Leetcode[217, 136, 349, 202] HashTable 小专题 1 HashSet_hashset<integer> hs1 = new hashset<integer>();-优快云博客

Hash Table is a data structure which organizes data using hash functions in order to support quick insertion and search. In this article, we will take a look at the principle of the hash table.

一自己定义一个HashSet的基本操作

MyHashSet hashSet = new MyHashSet();
hashSet.add(1);         
hashSet.add(2);         
hashSet.contains(1);    // returns true
hashSet.contains(3);    // returns false (not found)
hashSet.add(2);          
hashSet.contains(2);    // returns true
hashSet.remove(2);          
hashSet.contains(2);    // returns false (already removed)

代码

class MyHashSet {
    private final int MAX_LEN = 100000; // the amount of buckets
    private List<Integer>[] set;      // hash set implemented by array

    /** Initialize your data structure here. */
    public MyHashSet() {
        set = (List<Integer>[])new ArrayList[MAX_LEN];
    }
    /** Returns the corresponding bucket index. */
    private int getIndex(int key) {
        return key % MAX_LEN;
    }
    
    /** Search the key in a specific bucket. Returns -1 if the key does not existed. */
    private int getPos(int key, int index) {
        // Each bucket contains a list.
        List<Integer> temp = set[index];
        if (temp == null) {
            return -1;
        }
        // Iterate all the elements in the bucket to find the target key.
        for (int i = 0; i < temp.size(); ++i) {
            if (temp.get(i) == key) {
                return i;
            }
        }
        return -1;
    }
    public void add(int key) {
        int index = getIndex(key);
        int pos = getPos(key, index);
        if (pos < 0) {
            // Add new key if key does not exist.
            if (set[index] == null) {
                set[index] = new ArrayList<Integer>();
            }
            set[index].add(key);
        }
    }
    
    public void remove(int key) {
        int index = getIndex(key);
        int pos = getPos(key, index);
        if (pos >= 0) {
            // Remove the key if key exists.
            set[index].remove(pos);
        }
    }
    
    /** Returns true if this set did not already contain the specified element */
    public boolean contains(int key) {
        int index = getIndex(key);
        int pos = getPos(key, index);
        return pos >= 0;
    }
}

    

/**
 * Your MyHashSet object will be instantiated and called as such:
 * MyHashSet obj = new MyHashSet();
 * obj.add(key);
 * obj.remove(key);
 * boolean param_3 = obj.contains(key);
 */

The Principle of Built-in Hash Table

The typical design of built-in hash table is:

The key value can be any hashable type. And a value which belongs to a hashable type will have a hashcode. This code will be used in the mapping function to get the bucket index.
Each bucket contains an array to store all the values in the same bucket initially.
If there are too many values in the same bucket, these values will be maintained in a height-balanced binary search tree instead.

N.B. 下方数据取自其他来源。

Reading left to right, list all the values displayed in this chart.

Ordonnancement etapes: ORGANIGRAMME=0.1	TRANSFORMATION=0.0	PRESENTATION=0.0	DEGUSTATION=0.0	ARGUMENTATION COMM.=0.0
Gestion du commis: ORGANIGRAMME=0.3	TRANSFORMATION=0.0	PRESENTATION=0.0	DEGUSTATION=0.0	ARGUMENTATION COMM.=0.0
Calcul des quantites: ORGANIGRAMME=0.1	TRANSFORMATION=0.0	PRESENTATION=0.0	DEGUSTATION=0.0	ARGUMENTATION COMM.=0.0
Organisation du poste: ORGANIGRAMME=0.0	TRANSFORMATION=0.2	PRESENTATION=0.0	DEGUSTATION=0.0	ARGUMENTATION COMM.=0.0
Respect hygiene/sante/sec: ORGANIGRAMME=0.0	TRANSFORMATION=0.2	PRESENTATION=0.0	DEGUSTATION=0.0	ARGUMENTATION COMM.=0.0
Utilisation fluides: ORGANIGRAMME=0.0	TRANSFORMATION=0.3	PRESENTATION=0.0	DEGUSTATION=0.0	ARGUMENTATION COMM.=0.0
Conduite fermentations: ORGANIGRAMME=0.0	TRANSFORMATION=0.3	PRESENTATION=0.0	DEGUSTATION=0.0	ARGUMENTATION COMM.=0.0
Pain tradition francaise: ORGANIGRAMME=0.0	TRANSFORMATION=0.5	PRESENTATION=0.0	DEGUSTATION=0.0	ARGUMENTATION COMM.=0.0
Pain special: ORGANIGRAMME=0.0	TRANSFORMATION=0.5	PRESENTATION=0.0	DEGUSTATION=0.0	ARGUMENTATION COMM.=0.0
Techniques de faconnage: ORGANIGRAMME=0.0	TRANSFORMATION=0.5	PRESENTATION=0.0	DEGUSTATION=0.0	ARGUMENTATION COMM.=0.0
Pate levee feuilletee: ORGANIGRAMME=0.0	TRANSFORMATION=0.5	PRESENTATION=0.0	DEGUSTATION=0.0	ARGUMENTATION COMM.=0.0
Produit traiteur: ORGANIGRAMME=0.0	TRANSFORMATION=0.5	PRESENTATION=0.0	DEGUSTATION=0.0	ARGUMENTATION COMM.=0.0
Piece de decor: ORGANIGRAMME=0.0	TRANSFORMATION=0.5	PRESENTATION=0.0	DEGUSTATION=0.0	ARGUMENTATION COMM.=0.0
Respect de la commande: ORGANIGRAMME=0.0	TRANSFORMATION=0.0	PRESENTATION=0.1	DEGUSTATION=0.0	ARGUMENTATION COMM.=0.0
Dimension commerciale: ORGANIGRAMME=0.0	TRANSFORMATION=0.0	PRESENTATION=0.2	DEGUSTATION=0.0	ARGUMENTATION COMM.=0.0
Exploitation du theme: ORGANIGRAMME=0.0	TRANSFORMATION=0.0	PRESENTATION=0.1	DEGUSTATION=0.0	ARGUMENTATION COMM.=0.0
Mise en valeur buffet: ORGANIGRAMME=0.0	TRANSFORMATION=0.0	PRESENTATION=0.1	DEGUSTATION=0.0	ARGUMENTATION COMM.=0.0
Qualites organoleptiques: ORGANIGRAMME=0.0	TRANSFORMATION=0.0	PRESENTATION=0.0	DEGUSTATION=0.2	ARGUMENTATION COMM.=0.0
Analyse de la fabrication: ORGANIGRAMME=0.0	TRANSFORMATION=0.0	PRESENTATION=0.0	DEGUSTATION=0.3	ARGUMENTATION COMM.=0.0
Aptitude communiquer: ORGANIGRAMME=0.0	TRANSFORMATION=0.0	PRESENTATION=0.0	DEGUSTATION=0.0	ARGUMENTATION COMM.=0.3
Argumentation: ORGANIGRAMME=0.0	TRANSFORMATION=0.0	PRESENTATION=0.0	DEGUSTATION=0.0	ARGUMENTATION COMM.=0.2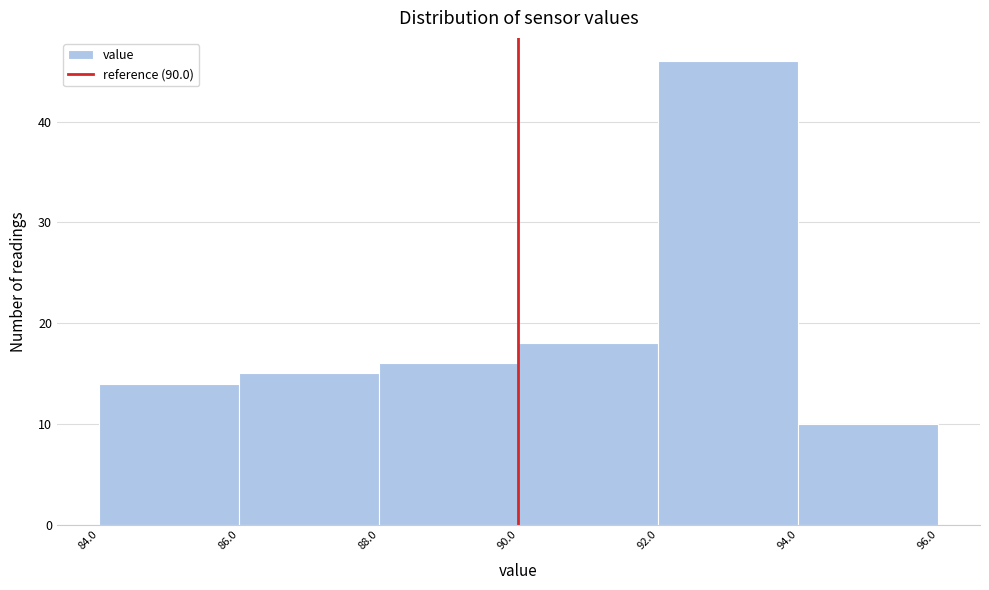

Reading left to right, list every bar in this chart as the range it spans on the x-axis followed by its height. The values are not printed on the chart, so give them approximately, as read against the axis.

84.0 to 86.0: 14
86.0 to 88.0: 15
88.0 to 90.0: 16
90.0 to 92.0: 18
92.0 to 94.0: 46
94.0 to 96.0: 10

The average time complexity of both insertion and search is still O(1). And the time complexity in the worst case is O(logN) for both insertion and search by using height-balanced BST. It is a trade-off between insertion and search.

二 Java HashSet的用法

// "static void main" must be defined in a public class.
public class Main {
    public static void main(String[] args) {
        // 1. initialize the hash set
        Set<Integer> hashSet = new HashSet<>();     
        // 2. add a new key
        hashSet.add(3);
        hashSet.add(2);
        hashSet.add(1);
        // 3. remove the key
        hashSet.remove(2);        
        // 4. check if the key is in the hash set
        if (!hashSet.contains(2)) {
            System.out.println("Key 2 is not in the hash set.");
        }
        // 5. get the size of the hash set
        System.out.println("The size of has set is: " + hashSet.size());     
        // 6. iterate the hash set
        for (Integer i : hashSet) {
            System.out.print(i + " ");
        }
        System.out.println("are in the hash set.");
        // 7. clear the hash set
        hashSet.clear();
        // 8. check if the hash set is empty
        if (hashSet.isEmpty()) {
            System.out.println("hash set is empty now!");
        }
    }
}

三例题：

217 Contains Duplicate

Given an array of integers, find if the array contains any duplicates.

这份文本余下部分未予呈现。